I recently joined a team, where Data Vault was brought in previously by a consultancy during the build up of a data warehouse. Since I had no prior experience with Data Vault I just went ahead and got accustomed with the modeling based on the standards established by that firm.
After having to come to grips with their solution, reading about and learning about it, I can confidently say that whatever was onboarded was not Data Vault, at least not DV2:
There were no hashes, loads must be sequential, all the data loading is done by “hand-crafed” stored procedures, staged data is regularly transformed and has soft business rules applied, hubs are basically a collection of different (business) keys and it was modled very closely to the source
While the DV implementation was obviously far from ideal - I would actually arguing the only thing they were doing right was the meta data tagging - a lot of the issue stemmed from not having a proper conceptual model of the business and having completely unstructured sources (cough… spreadsheets).
Maintaining this mess has became cumbersome to say the least. Since the lack of automation has also drastically slowed down developement, we decided to design the data warehouse from scratch and address those issues.
Simultaneously, a more structured source (from now an referenced as: the source) has been orboarded so we hoped that we could implement a “proper” data vault this time around.
However, after checking out the source system, I can safely say that it provides gargabe - it’s structured, but some ugly mix between a relational, dimensional and hierarchical model (probably best described as a record filing system). It exclusively uses surrogates to establish relatiohships between tables. Those integers obviously do not hold any business meaning but additionally there are many cases in the source where there aren’t even any more candidate keys - only the slapped on ID is unique.
Therefore, we have tried to define a conceptual model together with our operational colleagues, arriving at a list of core business concepts and respective business keys.
For example, we have to represent a property consisting of buildlings which in turn may be composed of appartments. The property level has a salesforce uuid, certainly not ideal but at least its a key which is used everywhere in the business. For the building we identified its address as a reasonable business key and apartments have an apartment number. But all kinds of keys which are supposed to be unique according to the business, simply are not unique in the source.

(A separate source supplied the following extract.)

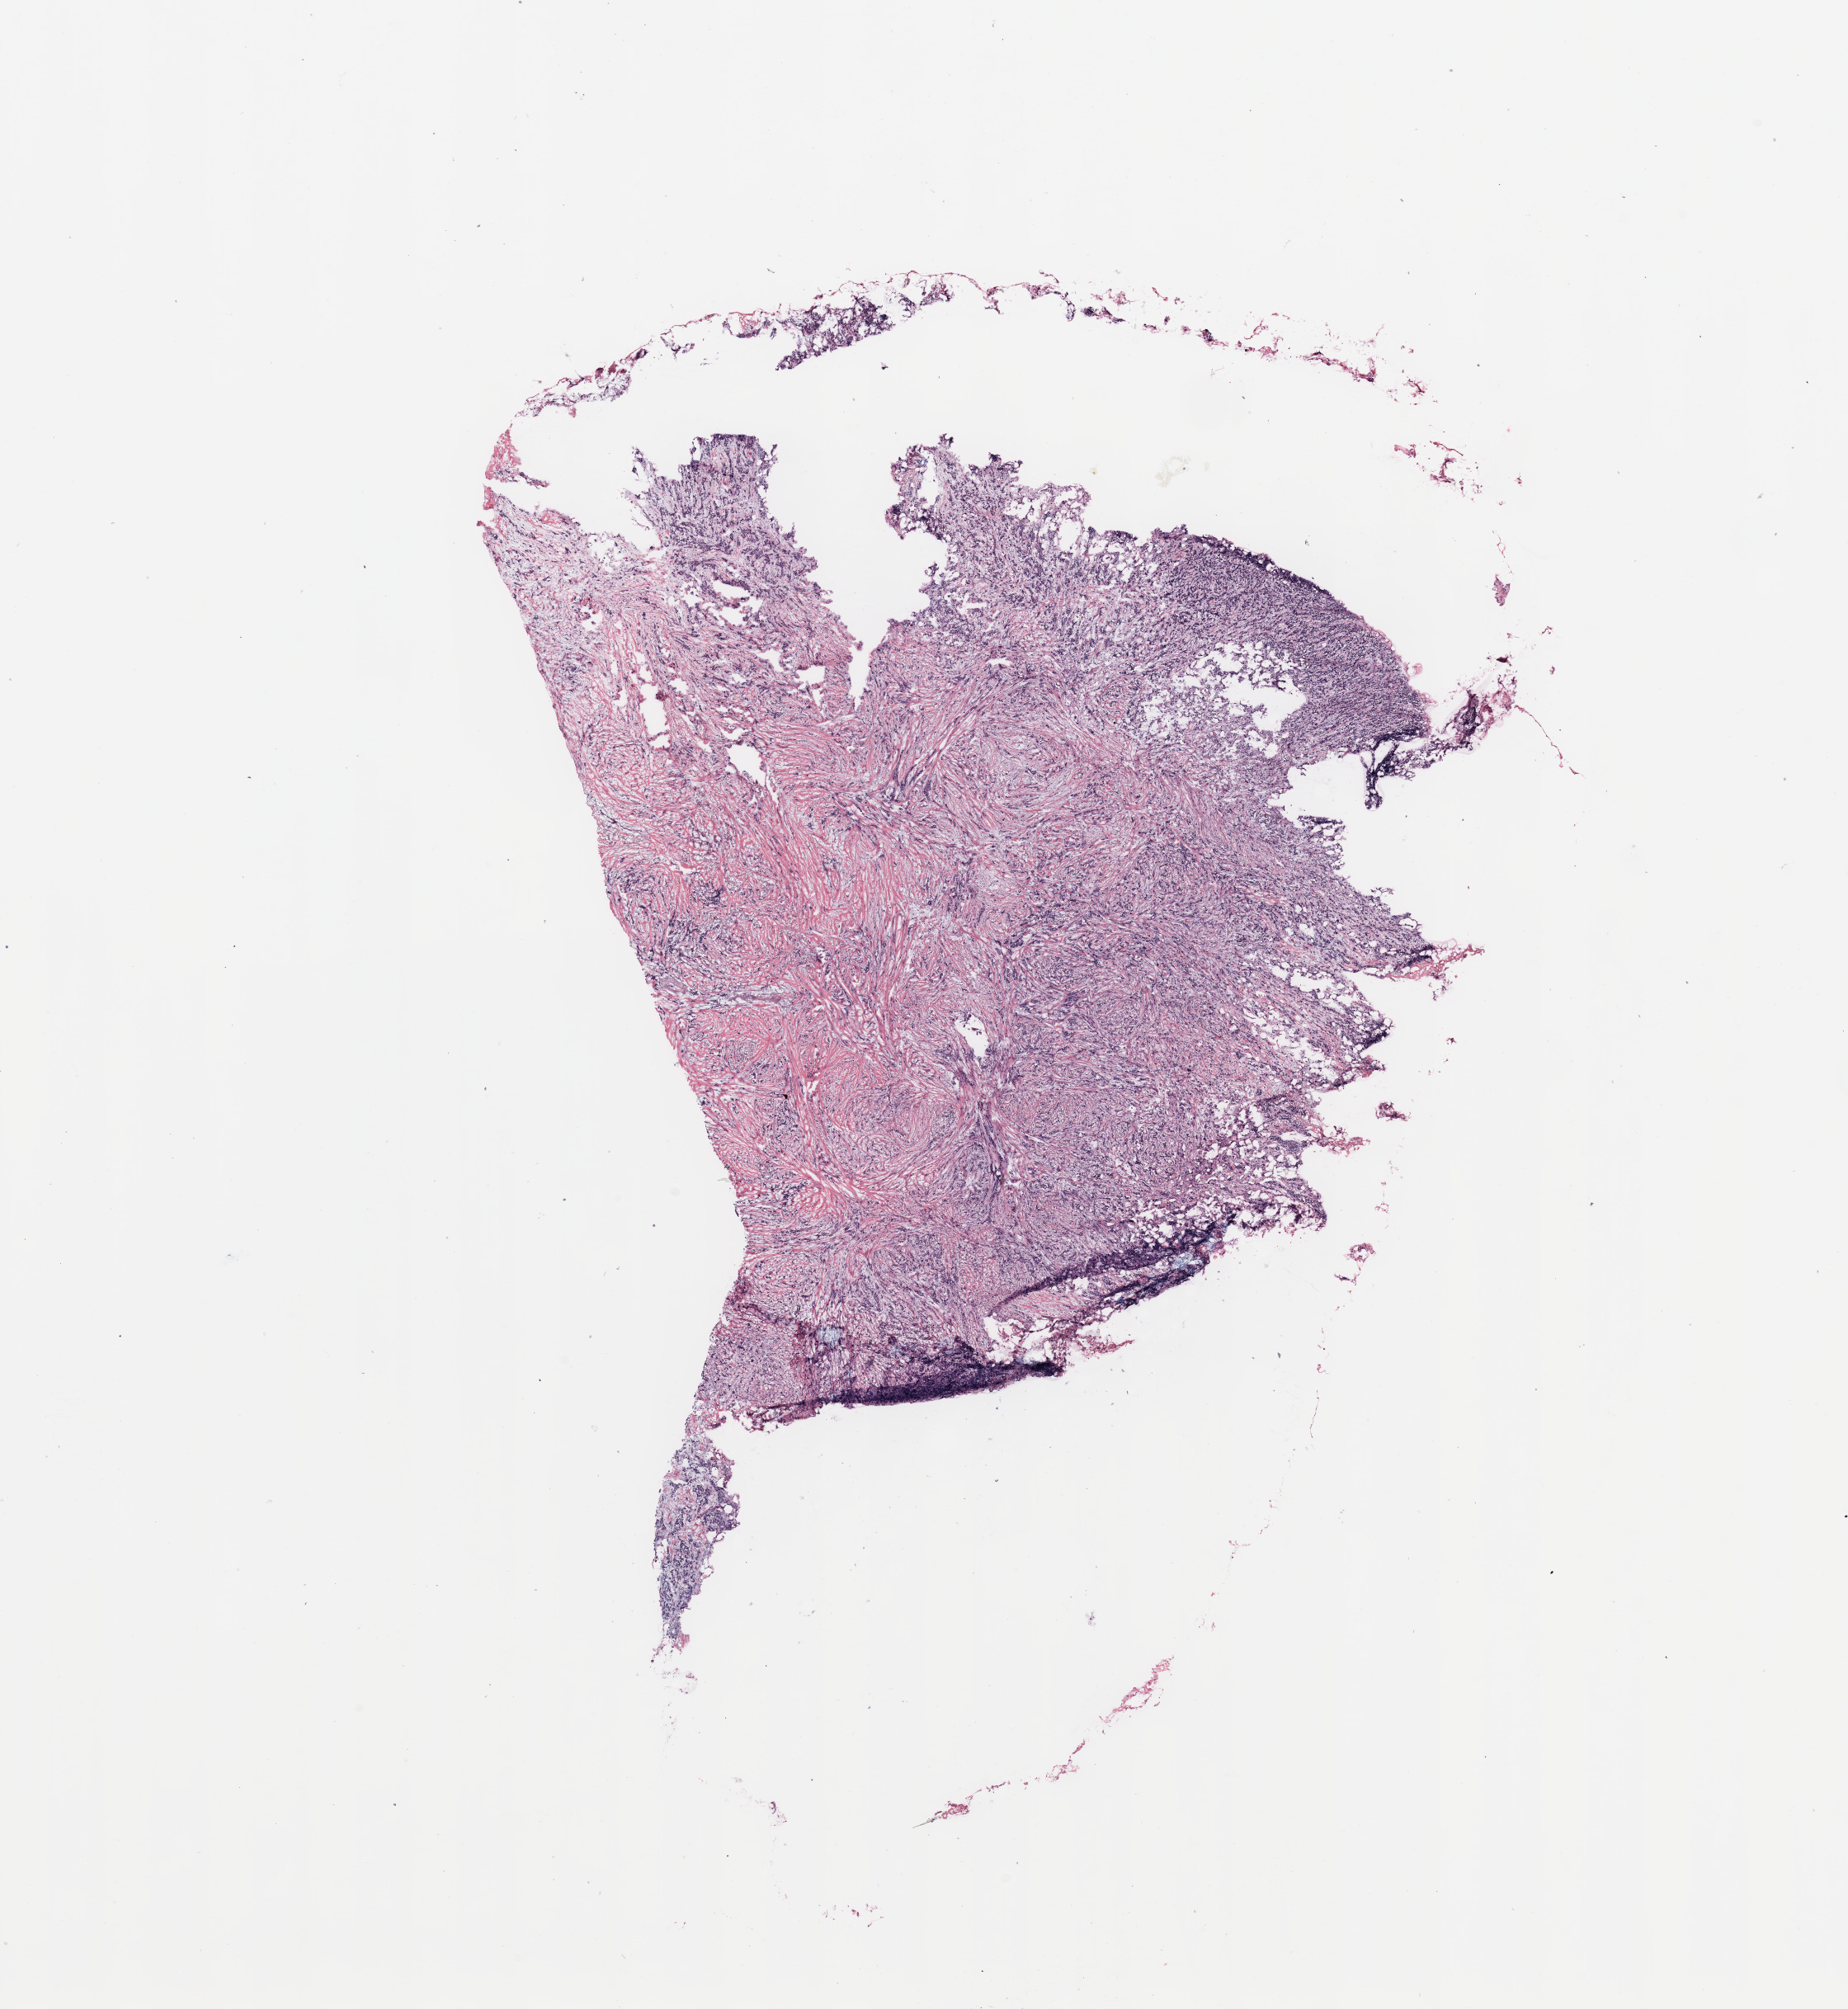
Hematoxylin and eosin (H&E) stained whole-slide image, a low-resolution overview of the entire scanned area, about 17.7 x 19.3 mm (from a 20x scan). Breast, tissue type not recorded.
* patient diagnosis (cohort enrolment): breast cancer (breast)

I am aware that people, that you should get the business on board and define data contracts etc and we try that. But while the business may understand the need for theses things, they are not enforcing anything - data is simply not our core product. Also changing the source is pretty much impossible because it is an external tool and we would need to maintain any kind of interface changes ourselves.
(After writing all this I kind of realized that the business tried to abuse the source as a MDM, which is rediculous because it is not designed to do that).
Now we are unsure if we should pursue data vault because it seems like an aweful uphill battle. In addition, we only have a handful of sources: the source, a few APIs, some web app database and a few excel files. While I think that this is in priciple enough to warrant a data vault, since there are no business keys, we cannot even benefit from passive integration.
Any advice and experience how to handle those kind of situations would be highly appreciated!